5 mars 2019, 07:31, par Mechtilde Guirma

En tout cas, il n’y a rien de comparable ou de commun entre les uns et les autres. Les Dozos, ce sont des confréries de chasseurs avec une culture millénaire. Ils existaient bien avant Soundiata Kéïta. Tous les Dozos se soumettent à un serment depuis l’adolescence. Les Dozos, c’est une culture qui est propre au monde mandingue ; parce que même à l’Ouest du Burkina, ils n’existent pas partout. C’est vraiment propre au monde mandingue de la Boucle du Niger .

Je voudrai me permettre de donner un avis sur ces déclarations de son Excellence Mélégué.

Dans le système moagha, nous avons l’ordre des tansobindamba qui est, il est vrai, une royauté de chefs guériers. Mais en cas de guerre, ce sont les bras forts de la société (parfois y compris les rois eux-mêmes qui se mobilisent autour du Tansoba. Cependant ces cas sont des situations d’exception. D’autant plus qu’il n’y a pas à proprement parlé d’armées régulières dans les sociétés traditionnelles. La formation à l’usage des armes se faisait dans les camps d’initiation (kiogo chez les Mossé). Y compris l’art de la lutte. Cela permettait aux jeunes, chaque année à la fête des ancêtres des rois d’y inclure tous ces arts martiaux dans les programmes de la fête. Mieux en temps ordinaire, ces guerriers deviennent des chasseurs pour subvenir à leur besoin et à celui de leur famille. Ils avaient des règles strictes bien précises pour la chasse. Comme par exemple ne jamais abattre une femelle ou tuer des bébés animaux. Ne pas non plus prélever plus que le strict nécessaire pour les besoins (car dans les confréries la seule crainte des ancêtres suffisait). S’il y avait des délinquants étrangers, hors zones qui se risquaient dans les terroirs d’autrui pour massacrer la faune ou abattaient des arbres sans permission du roi, alors ces chasseurs guerriers protégeaient leur zones, et savaient aussi solliciter la collaboration avec les voisins frontaliers : d’où leur organisation en confréries du nom de kogelwéogho. Donc ce nom kogelwéogho n’est rien d’autre qu’un générique de chasseur ou de guerriers chez les Mossé.

Nous ne devons pas oublier que la plupart des peuples de l’Afrique de l’Ouest (et qui sait du Niger-Congo), notamment Mossé, sont des descendants du roi Tohazié de l’Antique Ghana ou Rhana. Tohazié dirigeait une armée de guerriers.
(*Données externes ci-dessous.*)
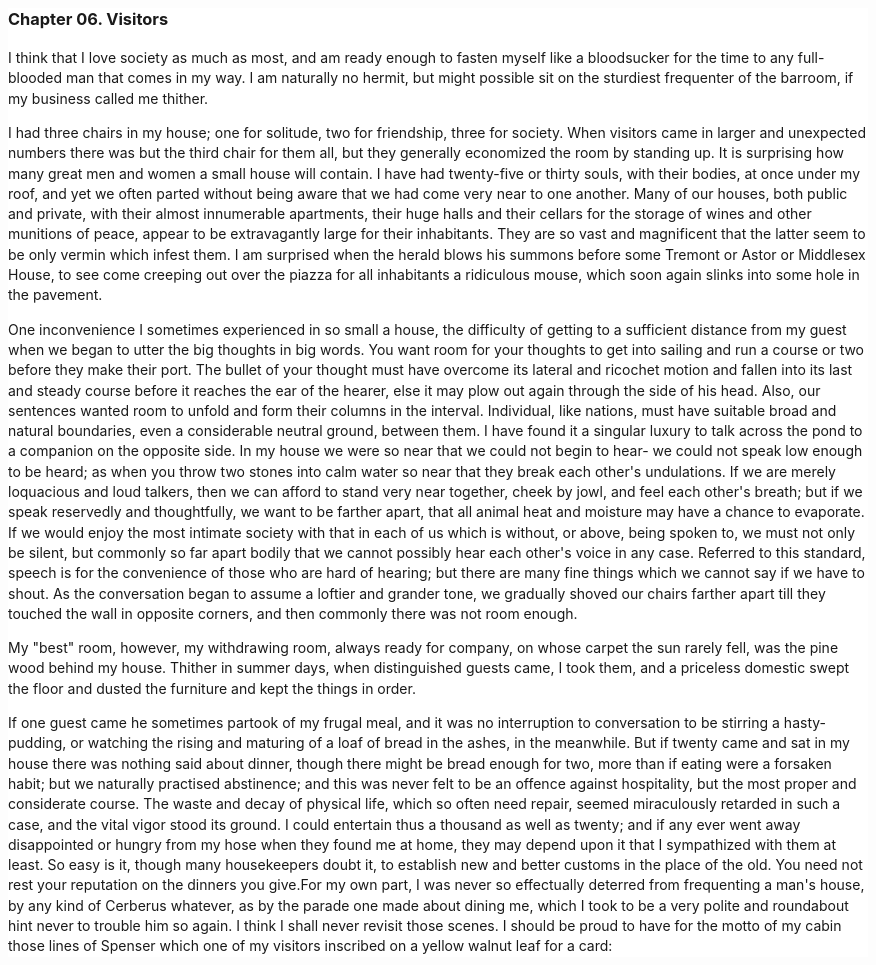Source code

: ### Chapter 06. Visitors

I think that I love society as much as most, and am ready enough to fasten myself like a bloodsucker for the time to any full-blooded man that comes in my  way. I am naturally no hermit, but might possible sit on the sturdiest frequenter of the barroom, if my business called me thither.

I had three chairs in my house; one for solitude, two for friendship, three for society. When visitors came in larger and unexpected numbers there was but the third chair for them all, but they generally economized the room by standing up. It is surprising how many great men and women a small house will contain. I have had twenty-five or thirty souls, with their bodies, at once under my roof, and yet we often parted without being aware that we had come very near to one another. Many of our houses, both public and private, with their almost innumerable apartments, their huge halls and their cellars for the storage of wines and other munitions of peace, appear to be extravagantly large for their inhabitants. They are so vast and magnificent that the latter seem to be only vermin which infest them. I am surprised when the herald blows his summons before some Tremont or Astor or Middlesex House, to see come creeping out over the piazza for all inhabitants a ridiculous mouse, which soon again slinks into some hole in the pavement.

One inconvenience I sometimes experienced in so small a house, the difficulty of getting to a sufficient distance from my guest when we began to utter the big thoughts in big words. You want room for your thoughts to get into sailing and run a course or two before they make their port. The bullet of your thought must have overcome its lateral and ricochet motion and fallen into its last and steady course before it reaches the ear of the hearer, else it may plow out again through the side of his head. Also, our sentences wanted room to unfold and form their columns in the interval. Individual, like nations, must have suitable broad and natural boundaries, even a considerable neutral ground, between them. I have found it a singular luxury to talk across the pond to a companion on the opposite side. In my house we were so near that we could not begin to hear- we could not speak low enough to be heard; as when you throw two stones into calm water so near that they break each other's undulations. If we are merely loquacious and loud talkers, then we can afford to stand very near together, cheek by jowl, and feel each other's breath; but if we speak reservedly and thoughtfully, we want to be farther apart, that all animal heat and moisture may have a chance to evaporate. If we would enjoy the most intimate society with that in each of us which is without, or above, being spoken to, we must not only be silent, but commonly so far apart bodily that we cannot possibly hear each other's voice in any case. Referred to this standard, speech is for the convenience of those who are hard of hearing; but there are many fine things which we cannot say if we have to shout. As the conversation began to assume a loftier and grander tone, we gradually shoved our chairs farther apart till they touched the wall in opposite corners, and then commonly there was not room enough.

My "best" room, however, my withdrawing room, always ready for company, on whose carpet the sun rarely fell, was the pine wood behind my house. Thither in summer days, when distinguished guests came, I took them, and a priceless domestic swept the floor and dusted the furniture and kept the things in order.

If one guest came he sometimes partook of my frugal meal, and it was no interruption to conversation to be stirring a hasty-pudding, or watching the rising and maturing of a loaf of bread in the ashes, in the meanwhile. But if twenty came and sat in my house there was nothing said about dinner, though there might be bread enough for two, more than if eating were a forsaken habit; but we naturally practised abstinence; and this was never felt to be an offence against hospitality, but the most proper and considerate course. The waste and decay of physical life, which so often need repair, seemed miraculously retarded in such a case, and the vital vigor stood its ground. I could entertain thus a thousand as well as twenty; and if any ever went away disappointed or hungry from my hose when they found me at home, they may depend upon it that I sympathized with them at least. So easy is it, though many housekeepers doubt it, to establish new and better customs in the place of the old. You need not rest your reputation on the dinners you give.For my own part, I was never so effectually deterred from frequenting a man's house, by any kind of Cerberus whatever, as by the parade one made about dining me, which I took to be a very polite and roundabout hint never to trouble him so again. I think I shall never revisit those scenes. I should be proud to have for the motto of my cabin those lines of Spenser which one of my visitors inscribed on a yellow walnut leaf for a card:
Son nom en moré (selon Albert Salfo Balima) signifiait « Taonsa Zinga ». Ce qui veut dire : « le chasseur rouge ».

Taonsa et tansoba ont même racine dont les radicaux sont : ta(o)n et tan. En effet tous les deux mots évoquent celui qui porte l’arc et le carquois des flèches ou tanmpo. Ce mot kogelwéogho, qui désigne le chasseur ou l’archer en temps de paix et qui avait été depuis l’indépendance rangé dans les oubliettes, a été remis à l’ordre et au goût du jour par le Docteur Joseph Youssouf Conombo, lorsqu’il a lancé pour la première fois, la lutte contre la désertification causée par la divagation des animaux et la coupe anarchique des arbres. Je me rappelle encore de son discours à l’époque lorsqu’il a déclaré que le véritable ennemi de la Haute-Volta était ces deux maux. N’oublions pas qu’en 1973, les pays du Sahel avaient alors connu une famine jamais égalée depuis celle de 1948.

Alors ne soyez pas étonné, Excellence, si vous avez vu des Dozos Mossé ou peulhs, c’est parce qu’ils s’y sont identifiés dans leur culture de Tansobondo. Cela s’appelle aussi de l’inculturation qui est une philosophie de dialogue interculturel en instaurant un ciment politique très fort par la pratique de la parenté à plaisanterie.